Sí aplicamos al píe de la letra lo que nos dice el fundamentalismo estadounidense, para el señor Robertson es un pecado la existencia de Hugo Chávez, y como pecado, debe ser eliminado de la faz de la Tierra.

Parece lo correcto sí nos ponemos del lado de estos principios, que en los últimos cinco años sólo han dejado una estela de muerte y terror. Porque señores, también existe el fundamentalismo cristiano, igual al islámico, sólo que cambia el nombre de la figura divina: Ellos lo llaman Alá, y nosotros Dios.

Los fundamentalistas islámicos atacaron Nueva York, Londres, Madrid, Bali, entre otros tantos sitios. Los fundamentalistas cristianos destruyeron Irak y Afganistán, y tienen planes en Irán y Corea del Norte. Tampoco descartan quitar del camino a Venezuela.

Los fundamentalistas islámicos llaman a la "guerra santa" para liberarse de sus opresores. El fundamentalismo cristiano, empuñándo las banderas de la democracia y la libertad, pretende imponer a sangre y fuego sus valores y principios.

Podríamos continuar con el paralelo, pero no quiero que se aburran con este post. Sólo quiero terminar con las conclusiones del historiador Samuel Huntington en su libro la "El choque de las civilizaciones": "Las guerras del futuro no serán entre estados nacionales, sino entre civilizaciones. Entre Occidente y Oriente".

Recursos informativos...
- Informe de Pat Robertson en CBN
- Conclusiones del Foro Latinoamericano y Caribeño de la mujer

1 comentario:

Julián Ortega Martínez dijo...

Carlos, ¿te imaginas si el Opus Dei, por ejemplo, tuviera un brazo armado? Sería la versión cristiana de Al Qaeda -ahí podría mandar Alvarito, uno de los simpatizantes de "La Obra", a los paracos más radicales que no quieran "cuidar" carreteras-.
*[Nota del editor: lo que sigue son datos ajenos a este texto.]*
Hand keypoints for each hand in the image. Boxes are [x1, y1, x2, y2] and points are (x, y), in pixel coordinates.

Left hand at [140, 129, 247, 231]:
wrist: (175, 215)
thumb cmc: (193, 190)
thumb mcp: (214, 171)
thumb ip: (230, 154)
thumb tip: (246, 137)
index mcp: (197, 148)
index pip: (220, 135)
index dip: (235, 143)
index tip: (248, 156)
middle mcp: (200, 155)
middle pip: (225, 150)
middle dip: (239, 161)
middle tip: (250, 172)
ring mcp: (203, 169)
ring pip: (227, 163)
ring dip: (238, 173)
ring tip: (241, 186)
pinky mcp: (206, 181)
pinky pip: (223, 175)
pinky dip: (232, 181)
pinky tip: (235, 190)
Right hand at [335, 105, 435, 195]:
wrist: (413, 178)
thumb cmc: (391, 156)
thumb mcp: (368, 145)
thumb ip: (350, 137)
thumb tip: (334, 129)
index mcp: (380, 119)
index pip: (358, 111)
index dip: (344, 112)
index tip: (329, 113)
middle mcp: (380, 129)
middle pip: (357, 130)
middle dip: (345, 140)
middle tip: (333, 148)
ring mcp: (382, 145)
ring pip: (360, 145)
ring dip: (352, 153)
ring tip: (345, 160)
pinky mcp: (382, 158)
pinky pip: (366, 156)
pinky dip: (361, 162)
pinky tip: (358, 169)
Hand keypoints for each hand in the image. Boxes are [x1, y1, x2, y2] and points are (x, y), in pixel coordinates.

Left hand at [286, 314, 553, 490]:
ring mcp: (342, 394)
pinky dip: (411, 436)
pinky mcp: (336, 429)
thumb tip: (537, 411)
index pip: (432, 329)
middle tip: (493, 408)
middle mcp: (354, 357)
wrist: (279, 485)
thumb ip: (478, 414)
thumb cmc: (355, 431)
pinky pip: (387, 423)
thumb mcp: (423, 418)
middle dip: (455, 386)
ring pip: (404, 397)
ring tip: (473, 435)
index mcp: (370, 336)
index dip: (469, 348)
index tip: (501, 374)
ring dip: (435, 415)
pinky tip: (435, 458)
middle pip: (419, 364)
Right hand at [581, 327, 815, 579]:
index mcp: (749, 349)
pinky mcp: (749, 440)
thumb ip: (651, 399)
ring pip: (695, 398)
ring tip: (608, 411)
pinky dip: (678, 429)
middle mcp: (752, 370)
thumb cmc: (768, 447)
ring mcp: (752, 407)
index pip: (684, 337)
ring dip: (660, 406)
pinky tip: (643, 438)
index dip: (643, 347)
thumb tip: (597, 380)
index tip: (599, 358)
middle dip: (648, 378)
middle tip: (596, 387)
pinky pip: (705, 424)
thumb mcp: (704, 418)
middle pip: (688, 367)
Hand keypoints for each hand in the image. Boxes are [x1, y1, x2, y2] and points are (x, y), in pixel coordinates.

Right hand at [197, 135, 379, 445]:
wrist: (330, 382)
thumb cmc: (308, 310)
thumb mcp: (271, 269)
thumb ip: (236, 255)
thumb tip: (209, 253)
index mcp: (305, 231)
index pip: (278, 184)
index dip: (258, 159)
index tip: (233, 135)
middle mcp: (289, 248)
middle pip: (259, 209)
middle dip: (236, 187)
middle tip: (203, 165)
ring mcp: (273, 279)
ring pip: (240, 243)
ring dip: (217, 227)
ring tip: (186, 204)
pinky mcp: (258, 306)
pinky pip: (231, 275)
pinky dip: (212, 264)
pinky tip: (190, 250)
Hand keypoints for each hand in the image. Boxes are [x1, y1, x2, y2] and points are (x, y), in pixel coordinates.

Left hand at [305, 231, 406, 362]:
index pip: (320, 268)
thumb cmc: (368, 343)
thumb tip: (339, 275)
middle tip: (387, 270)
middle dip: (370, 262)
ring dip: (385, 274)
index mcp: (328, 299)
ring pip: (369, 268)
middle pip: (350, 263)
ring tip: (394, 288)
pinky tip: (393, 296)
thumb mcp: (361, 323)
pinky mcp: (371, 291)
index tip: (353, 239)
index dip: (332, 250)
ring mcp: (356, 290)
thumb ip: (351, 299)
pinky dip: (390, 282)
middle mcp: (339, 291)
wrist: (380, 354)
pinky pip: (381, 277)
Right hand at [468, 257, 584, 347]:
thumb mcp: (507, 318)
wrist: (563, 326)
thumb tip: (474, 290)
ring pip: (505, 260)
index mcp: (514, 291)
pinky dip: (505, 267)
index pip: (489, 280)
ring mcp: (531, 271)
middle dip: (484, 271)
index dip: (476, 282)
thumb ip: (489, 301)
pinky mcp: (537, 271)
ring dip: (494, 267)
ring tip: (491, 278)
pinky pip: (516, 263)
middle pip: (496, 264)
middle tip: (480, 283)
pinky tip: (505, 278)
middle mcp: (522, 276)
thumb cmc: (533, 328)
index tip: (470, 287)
Y así las cosas, no falta el fanático sicópata que le haga caso al tal Robertson este -quien se habrá llenado de plata a costa de la fe de la gente, como muchos otros de su calaña- y "le dé chumbimba" al payaso de Chávez -tal vez transmita en directo el "espectáculo" en su Club 700-.

Muy mal, definitivamente, que el fundamentalismo "esté de moda".